Tomorrow, When The War Began ***

Although adapted from the first novel in a series by John Marsden about an invasion and occupation of Australia by a ‘foreign power’, you can’t help thinking while watching Tomorrow, When The War Began, “Crickey, the Japanese are coming!” This rather untimely inappropriate and harsh fictional assumption, given recent natural disasters in the Land of the Rising Sun, is further enhanced by the film’s ultra-cool and contemporary cross between Pearl Harbor and The Bridge on the River Kwai – minus the massive film budget, but with all the blockbuster effects.

As in the book, the story is narrated by the main character, an average teenage girl called Ellie (Caitlin Stasey), who goes away on a camping trip with her best friend, Corrie (Rachel Hurd-Wood), and an oddball bunch of companions for a ‘last summer trip’ before school recommences in a remote area ironically nicknamed ‘Hell’. Whilst away, the group gets up to the usual teen antics and discusses the usual teen issues around the campfire. But a few are awoken from their sleep by passing military planes. It’s only when they return home that they discover all is not right in their fictional home town of Wirrawee. Their families are gone and the power is out. To their horror they realise that their homeland has been invaded and occupied by a foreign power that means business, with a never-ending parade of military might. They decide to wage a guerrilla-style war on the enemy with explosive results.

Confusing title aside, Tomorrow, When The War Began is packed with a wobbly plot, some dubious soap-style acting, and implausible set pieces, but it still brings a jubilant smile to the face at the end that the ‘little man’ can find the fighting spirit in the time of need. It isn’t too far-fetched either as a concept, given modern warfare is now often fought on a local, smaller scale.
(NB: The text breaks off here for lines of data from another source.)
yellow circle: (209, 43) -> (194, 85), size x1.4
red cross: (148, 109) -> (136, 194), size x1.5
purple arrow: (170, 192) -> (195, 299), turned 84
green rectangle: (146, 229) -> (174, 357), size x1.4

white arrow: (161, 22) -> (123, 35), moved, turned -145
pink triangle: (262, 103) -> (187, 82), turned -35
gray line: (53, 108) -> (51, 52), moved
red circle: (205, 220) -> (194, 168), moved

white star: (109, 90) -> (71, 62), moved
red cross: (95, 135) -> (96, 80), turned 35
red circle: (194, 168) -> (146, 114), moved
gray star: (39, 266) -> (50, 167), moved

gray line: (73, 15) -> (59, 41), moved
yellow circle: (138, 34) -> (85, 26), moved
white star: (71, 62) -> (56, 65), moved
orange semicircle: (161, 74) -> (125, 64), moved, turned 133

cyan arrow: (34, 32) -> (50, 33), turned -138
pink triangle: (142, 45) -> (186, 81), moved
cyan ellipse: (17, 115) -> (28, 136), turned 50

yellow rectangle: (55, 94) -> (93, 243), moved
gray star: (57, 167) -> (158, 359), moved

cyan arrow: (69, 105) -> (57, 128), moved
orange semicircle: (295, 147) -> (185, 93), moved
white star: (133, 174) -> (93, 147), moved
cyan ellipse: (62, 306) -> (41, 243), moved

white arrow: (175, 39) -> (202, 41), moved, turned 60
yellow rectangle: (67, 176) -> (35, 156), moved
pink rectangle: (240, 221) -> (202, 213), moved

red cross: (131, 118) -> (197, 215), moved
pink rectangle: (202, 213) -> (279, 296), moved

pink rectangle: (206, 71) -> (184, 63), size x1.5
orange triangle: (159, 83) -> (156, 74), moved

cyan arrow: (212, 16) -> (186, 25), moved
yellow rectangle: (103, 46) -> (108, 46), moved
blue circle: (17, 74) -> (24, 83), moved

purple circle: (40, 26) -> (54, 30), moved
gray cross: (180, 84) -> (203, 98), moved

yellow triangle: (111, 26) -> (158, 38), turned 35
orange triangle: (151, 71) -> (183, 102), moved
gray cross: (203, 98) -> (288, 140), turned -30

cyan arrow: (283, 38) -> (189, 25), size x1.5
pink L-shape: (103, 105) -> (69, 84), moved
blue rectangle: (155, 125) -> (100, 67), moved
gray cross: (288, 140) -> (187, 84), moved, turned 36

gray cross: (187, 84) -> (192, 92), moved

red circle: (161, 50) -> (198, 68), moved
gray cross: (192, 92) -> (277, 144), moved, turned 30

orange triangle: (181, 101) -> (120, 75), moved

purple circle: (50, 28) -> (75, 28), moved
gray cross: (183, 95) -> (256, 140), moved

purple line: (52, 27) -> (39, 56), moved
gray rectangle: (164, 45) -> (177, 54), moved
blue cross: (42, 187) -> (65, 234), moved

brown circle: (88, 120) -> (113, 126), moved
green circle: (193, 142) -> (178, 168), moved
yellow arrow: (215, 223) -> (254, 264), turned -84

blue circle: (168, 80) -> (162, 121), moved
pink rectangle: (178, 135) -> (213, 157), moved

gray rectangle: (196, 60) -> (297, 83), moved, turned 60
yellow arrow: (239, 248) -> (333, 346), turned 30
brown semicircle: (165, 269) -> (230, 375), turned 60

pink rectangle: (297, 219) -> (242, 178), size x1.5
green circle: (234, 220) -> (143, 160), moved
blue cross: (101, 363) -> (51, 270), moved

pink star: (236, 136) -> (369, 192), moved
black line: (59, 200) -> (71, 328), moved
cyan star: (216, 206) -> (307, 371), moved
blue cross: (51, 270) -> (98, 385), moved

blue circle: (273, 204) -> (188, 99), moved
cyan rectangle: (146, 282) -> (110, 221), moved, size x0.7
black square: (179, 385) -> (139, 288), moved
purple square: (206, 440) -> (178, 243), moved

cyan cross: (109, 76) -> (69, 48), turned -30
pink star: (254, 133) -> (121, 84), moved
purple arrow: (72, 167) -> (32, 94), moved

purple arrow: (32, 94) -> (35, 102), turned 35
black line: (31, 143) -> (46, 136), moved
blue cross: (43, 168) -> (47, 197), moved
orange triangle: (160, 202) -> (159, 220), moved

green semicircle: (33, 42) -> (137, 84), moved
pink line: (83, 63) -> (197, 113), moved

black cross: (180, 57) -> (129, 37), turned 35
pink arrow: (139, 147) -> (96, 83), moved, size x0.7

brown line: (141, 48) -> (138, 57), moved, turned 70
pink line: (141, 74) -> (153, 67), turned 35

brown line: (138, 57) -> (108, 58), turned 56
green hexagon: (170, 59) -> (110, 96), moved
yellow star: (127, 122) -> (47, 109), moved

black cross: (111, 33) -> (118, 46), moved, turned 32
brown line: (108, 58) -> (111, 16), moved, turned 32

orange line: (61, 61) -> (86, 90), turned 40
As world events show, nothing seems completely off the radar at present.

Admittedly, those who know the book well might differ in opinion, but the film which intentionally chooses action over words still triggers some healthy topical debate on how war is perceived by the youth of today, and what value it brings. It mixes these thoughts with that delightful brand of self-depreciating and sarcastic Aussie humour, making it a uniquely refreshing action flick with a younger stance.

Stasey as Ellie gives the story its substance and purpose, necessary to see the physical and emotional change that each teen must adopted. She does this with total and unfaltering conviction that she’s easy to get behind. But she still shows Ellie’s vulnerable side, procrastinating over kissing a boy, without making her into some younger, tooled-up version of Terminator’s Sarah Connor. Indeed there are some engaging conflicting moments to her character as she gets propelled into a leadership position. However, apart from Hurd-Wood, the rest of the cast simply make up the teen body count of extreme views, lifestyles and ethnicities that revolve around Ellie in her ‘new world’, and are never really fully developed, given the timescale, aside from snatched moments of 15 seconds of fame, before their very own ‘mission’ begins. Presumably, fans of the book might take issue with how their characters have been made more two-dimensional in this.

Sure to thrill those watching is writer/director Stuart Beattie’s obsession with ‘monster vehicles’ smashing up the town and scattering ‘baddies’ aplenty. If it’s not a dustcart, it’s a ‘rigged tanker bomb’ – all of which (incredulously) Ellie can operate because she’s ‘driven a tractor’ on the family farm. The action is brazenly explosive and designed to arouse, more so as it’s a bunch of teens in the thick of it, showing some patriotism that many older cynics may think is lacking in the apathetic ‘yoof of today’.

At the end of the day, the war may have started, but this armed group has some unfinished business to attend to, paraded like action heroes at the end, then accompanied by some comic-book credits. So, TWTWB shamelessly sets itself up for a possible sequel. And if it’s not in the bag already, the film-makers will get it because TWTWB captures the imagination and a sense of purpose, with its quite unique brief and attractive and armed-to-the-teeth young characters that gaming fans (evoked by the film’s score in parts), in particular, can get behind and heartily cheer on. Girl Power has been reborn and reinvented to cultivate a cult following, here.